What you should do:
Every line in the records below that holds "Psychology" must be identified and copied.

Collected data
#####

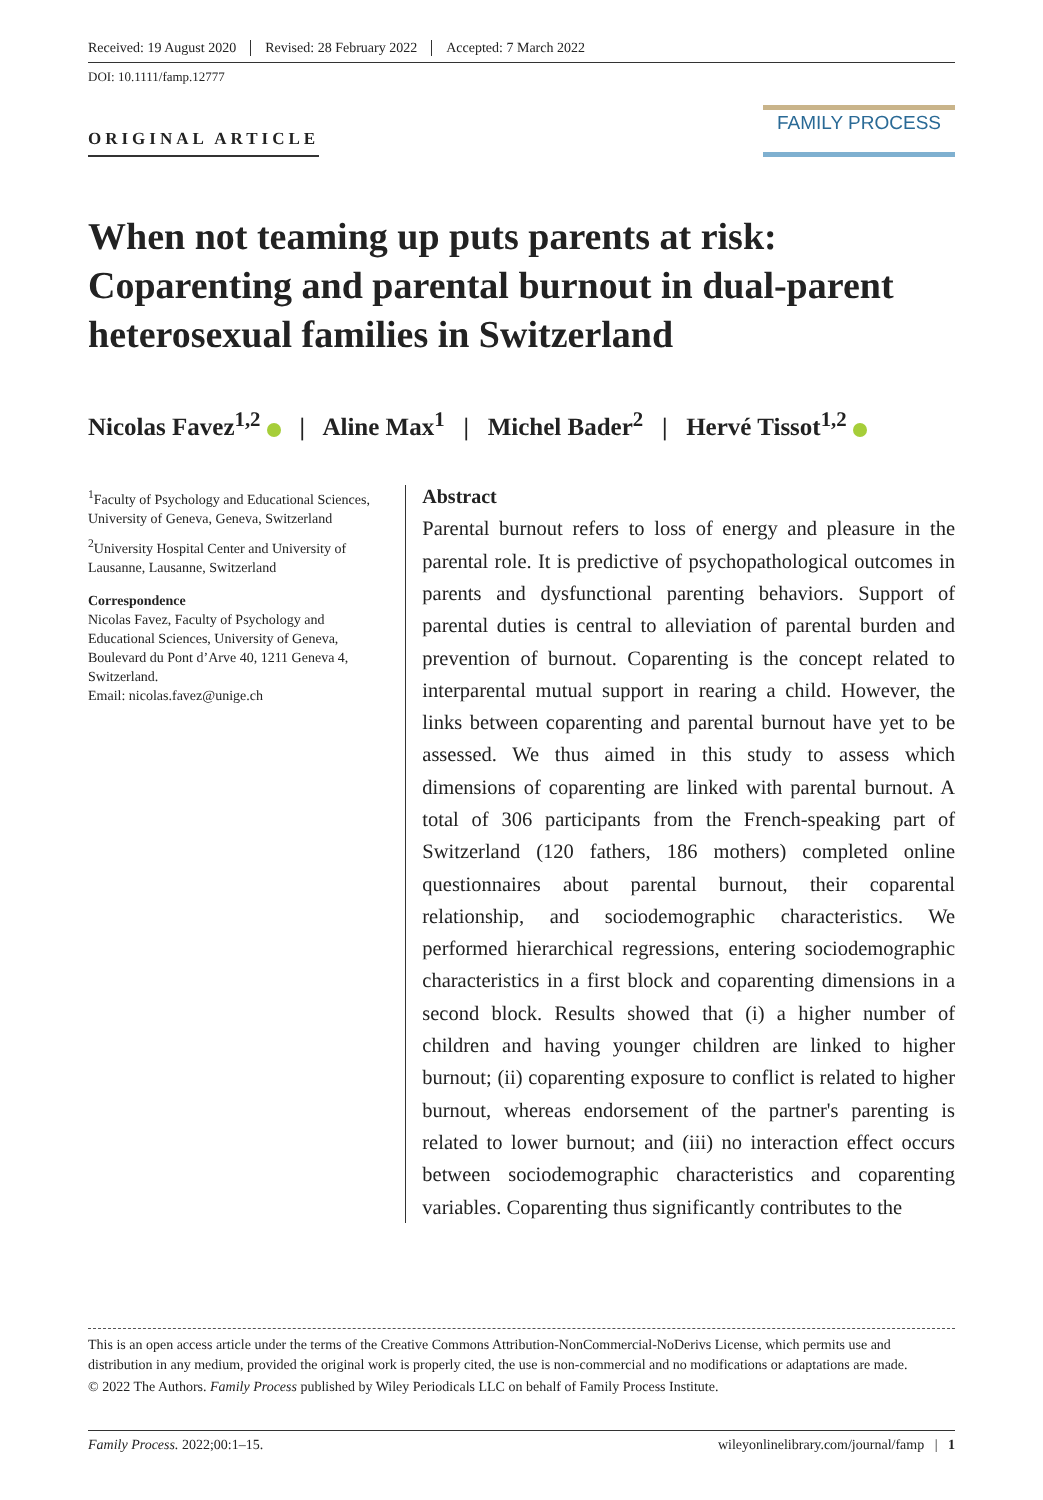Received: 19 August 2020 Revised: 28 February 2022 Accepted: 7 March 2022
DOI: 10.1111/famp.12777
ORIGINAL ARTICLE
FAMILY PROCESS
When not teaming up puts parents at risk: Coparenting and parental burnout in dual-parent heterosexual families in Switzerland
Nicolas Favez<sup>1,2</sup> | Aline Max<sup>1</sup> | Michel Bader<sup>2</sup> | Hervé Tissot<sup>1,2</sup>
<sup>1</sup> Faculty of Psychology and Educational Sciences, University of Geneva, Geneva, Switzerland
<sup>2</sup> University Hospital Center and University of Lausanne, Lausanne, Switzerland
Correspondence
Nicolas Favez, Faculty of Psychology and Educational Sciences, University of Geneva, Boulevard du Pont d’Arve 40, 1211 Geneva 4, Switzerland.
Email: nicolas.favez@unige.ch
Abstract
Parental burnout refers to loss of energy and pleasure in the parental role. It is predictive of psychopathological outcomes in parents and dysfunctional parenting behaviors. Support of parental duties is central to alleviation of parental burden and prevention of burnout. Coparenting is the concept related to interparental mutual support in rearing a child. However, the links between coparenting and parental burnout have yet to be assessed. We thus aimed in this study to assess which dimensions of coparenting are linked with parental burnout. A total of 306 participants from the French-speaking part of Switzerland (120 fathers, 186 mothers) completed online questionnaires about parental burnout, their coparental relationship, and sociodemographic characteristics. We performed hierarchical regressions, entering sociodemographic characteristics in a first block and coparenting dimensions in a second block. Results showed that (i) a higher number of children and having younger children are linked to higher burnout; (ii) coparenting exposure to conflict is related to higher burnout, whereas endorsement of the partner's parenting is related to lower burnout; and (iii) no interaction effect occurs between sociodemographic characteristics and coparenting variables. Coparenting thus significantly contributes to the
This is an open access article under the terms of the Creative Commons Attribution-NonCommercial-NoDerivs License, which permits use and distribution in any medium, provided the original work is properly cited, the use is non-commercial and no modifications or adaptations are made.
© 2022 The Authors. Family Process published by Wiley Periodicals LLC on behalf of Family Process Institute.
Family Process. 2022;00:1–15. wileyonlinelibrary.com/journal/famp | 1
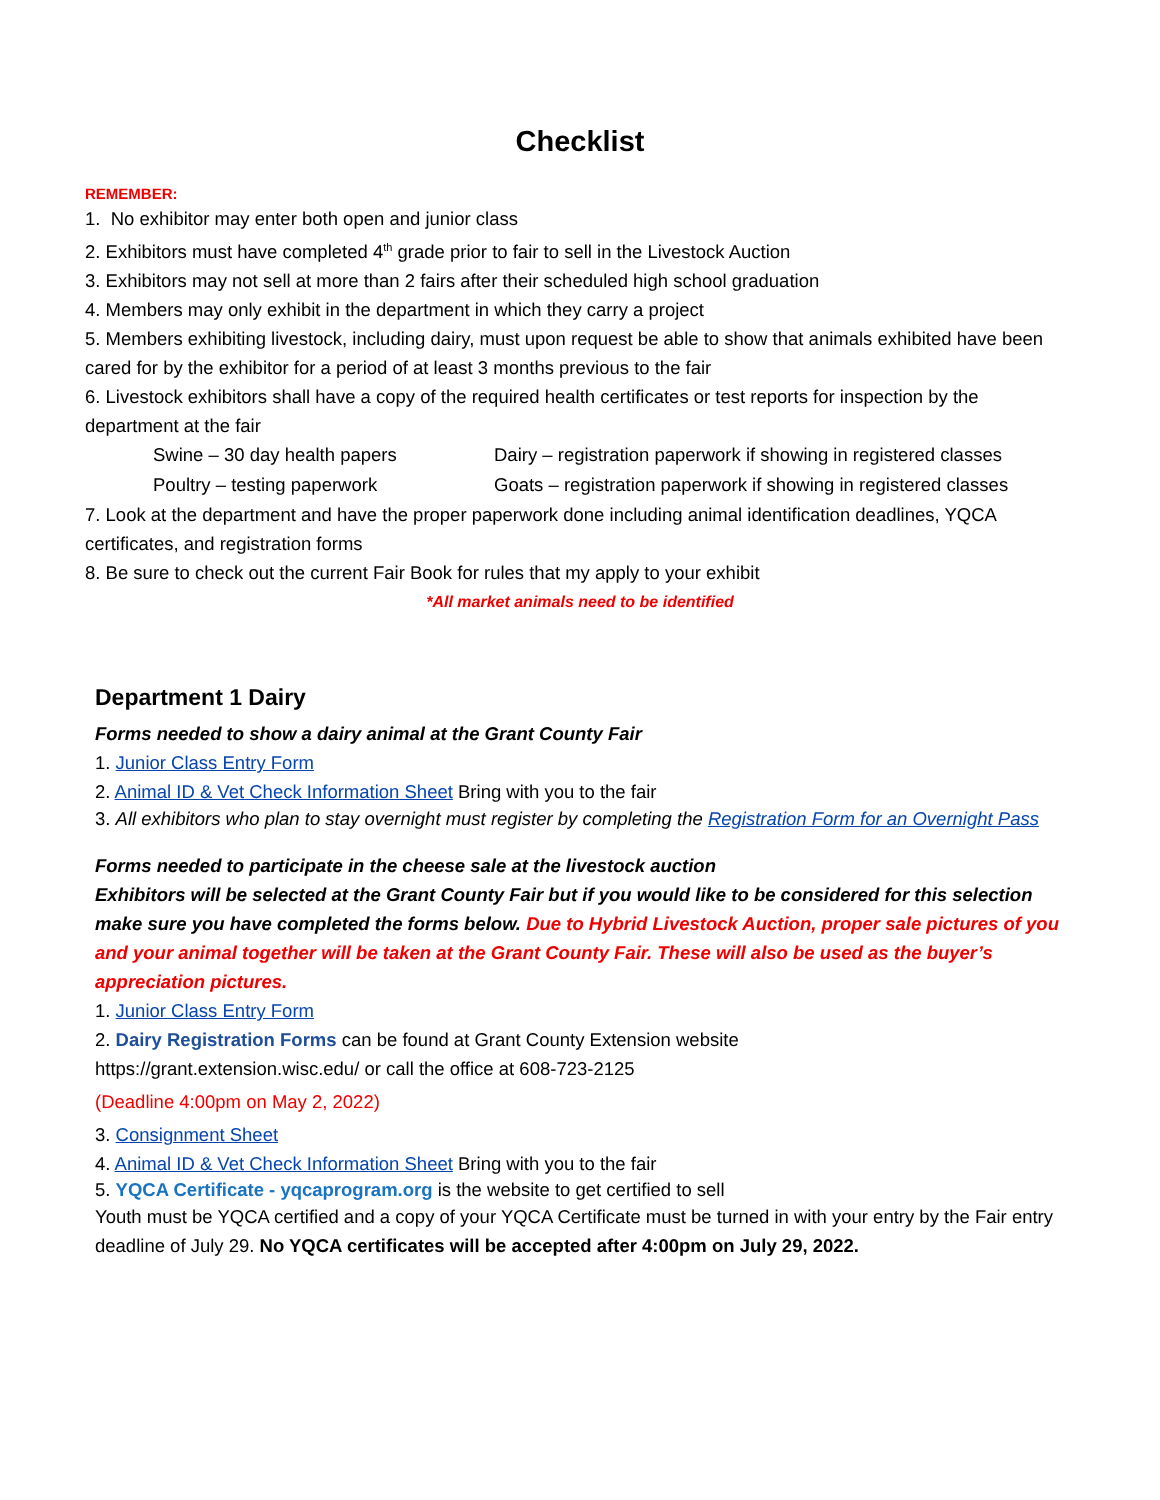Checklist
REMEMBER:
1. No exhibitor may enter both open and junior class
2. Exhibitors must have completed 4<sup>th</sup> grade prior to fair to sell in the Livestock Auction
3. Exhibitors may not sell at more than 2 fairs after their scheduled high school graduation
4. Members may only exhibit in the department in which they carry a project
5. Members exhibiting livestock, including dairy, must upon request be able to show that animals exhibited have been cared for by the exhibitor for a period of at least 3 months previous to the fair
6. Livestock exhibitors shall have a copy of the required health certificates or test reports for inspection by the department at the fair
Swine – 30 day health papers Dairy – registration paperwork if showing in registered classes
Poultry – testing paperwork Goats – registration paperwork if showing in registered classes
7. Look at the department and have the proper paperwork done including animal identification deadlines, YQCA certificates, and registration forms
8. Be sure to check out the current Fair Book for rules that my apply to your exhibit
*All market animals need to be identified
Department 1 Dairy
Forms needed to show a dairy animal at the Grant County Fair
1. Junior Class Entry Form
2. Animal ID & Vet Check Information Sheet Bring with you to the fair
3. All exhibitors who plan to stay overnight must register by completing the Registration Form for an Overnight Pass
Forms needed to participate in the cheese sale at the livestock auction
Exhibitors will be selected at the Grant County Fair but if you would like to be considered for this selection make sure you have completed the forms below. Due to Hybrid Livestock Auction, proper sale pictures of you and your animal together will be taken at the Grant County Fair. These will also be used as the buyer’s appreciation pictures.
1. Junior Class Entry Form
2. Dairy Registration Forms can be found at Grant County Extension website
https://grant.extension.wisc.edu/ or call the office at 608-723-2125
(Deadline 4:00pm on May 2, 2022)
3. Consignment Sheet
4. Animal ID & Vet Check Information Sheet Bring with you to the fair
5. YQCA Certificate - yqcaprogram.org is the website to get certified to sell
Youth must be YQCA certified and a copy of your YQCA Certificate must be turned in with your entry by the Fair entry deadline of July 29. No YQCA certificates will be accepted after 4:00pm on July 29, 2022.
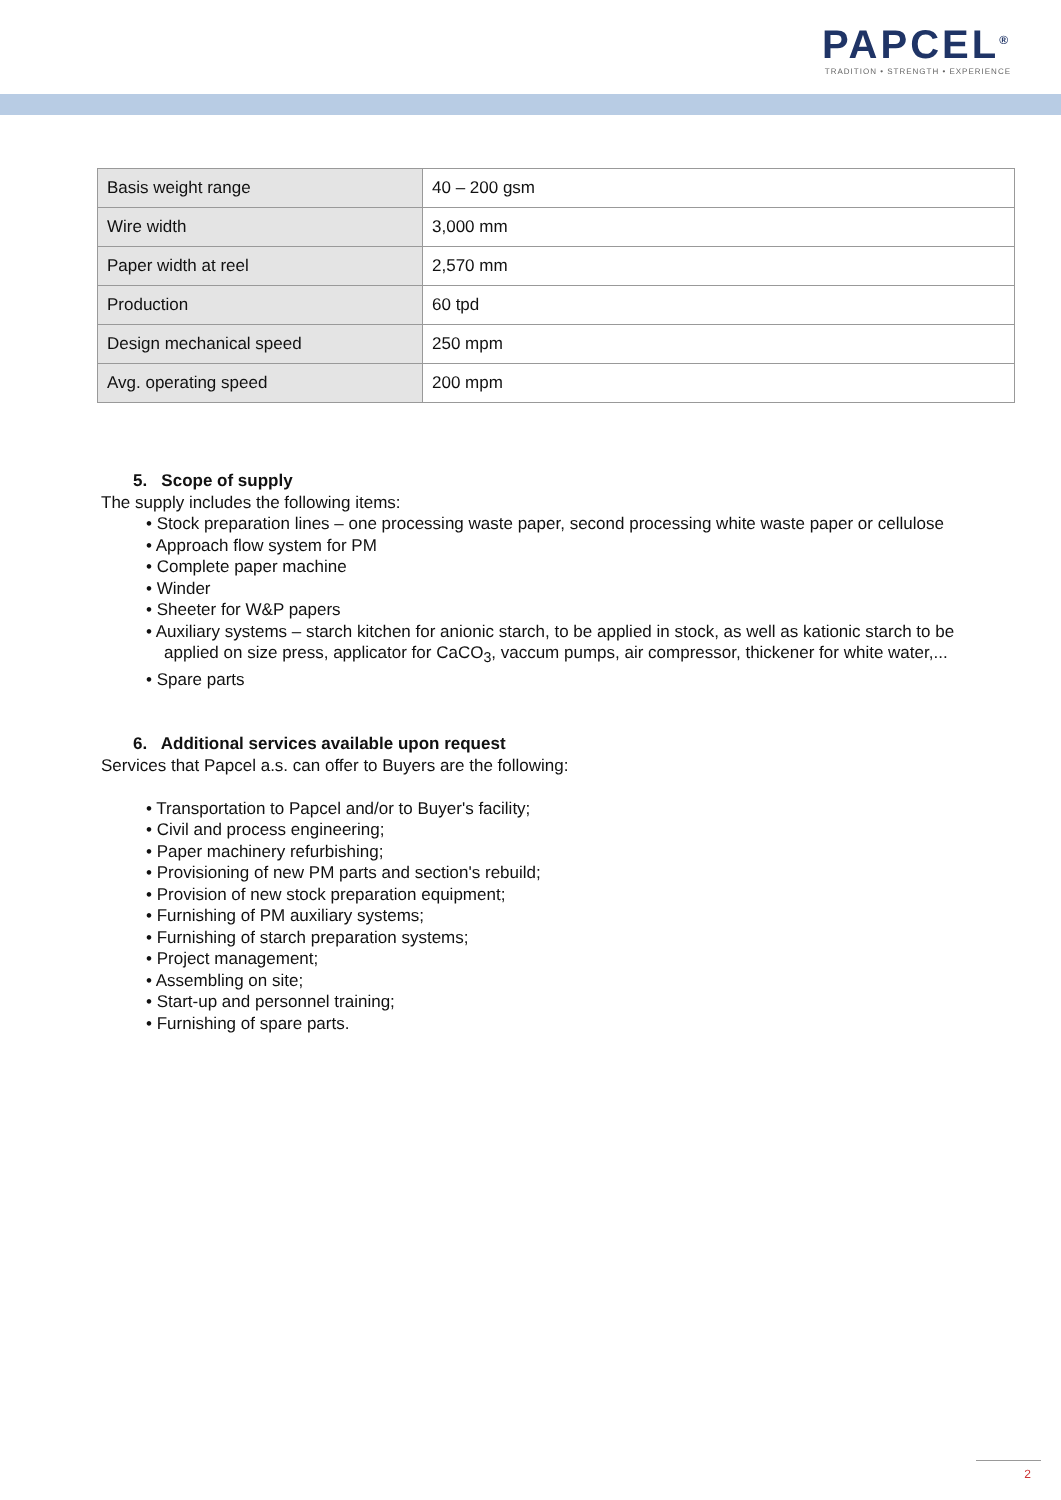PAPCEL<sup>®</sup>
TRADITION • STRENGTH • EXPERIENCE
| Basis weight range | 40 – 200 gsm |
| Wire width | 3,000 mm |
| Paper width at reel | 2,570 mm |
| Production | 60 tpd |
| Design mechanical speed | 250 mpm |
| Avg. operating speed | 200 mpm |
5. Scope of supply
The supply includes the following items:
• Stock preparation lines – one processing waste paper, second processing white waste paper or cellulose
• Approach flow system for PM
• Complete paper machine
• Winder
• Sheeter for W&P papers
• Auxiliary systems – starch kitchen for anionic starch, to be applied in stock, as well as kationic starch to be
applied on size press, applicator for CaCO<sub>3</sub>, vaccum pumps, air compressor, thickener for white water,...
• Spare parts
6. Additional services available upon request
Services that Papcel a.s. can offer to Buyers are the following:
• Transportation to Papcel and/or to Buyer's facility;
• Civil and process engineering;
• Paper machinery refurbishing;
• Provisioning of new PM parts and section's rebuild;
• Provision of new stock preparation equipment;
• Furnishing of PM auxiliary systems;
• Furnishing of starch preparation systems;
• Project management;
• Assembling on site;
• Start-up and personnel training;
• Furnishing of spare parts.
2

#####

Task output:
<sup>1</sup> Faculty of Psychology and Educational Sciences, University of Geneva, Geneva, Switzerland
Nicolas Favez, Faculty of Psychology and Educational Sciences, University of Geneva, Boulevard du Pont d’Arve 40, 1211 Geneva 4, Switzerland.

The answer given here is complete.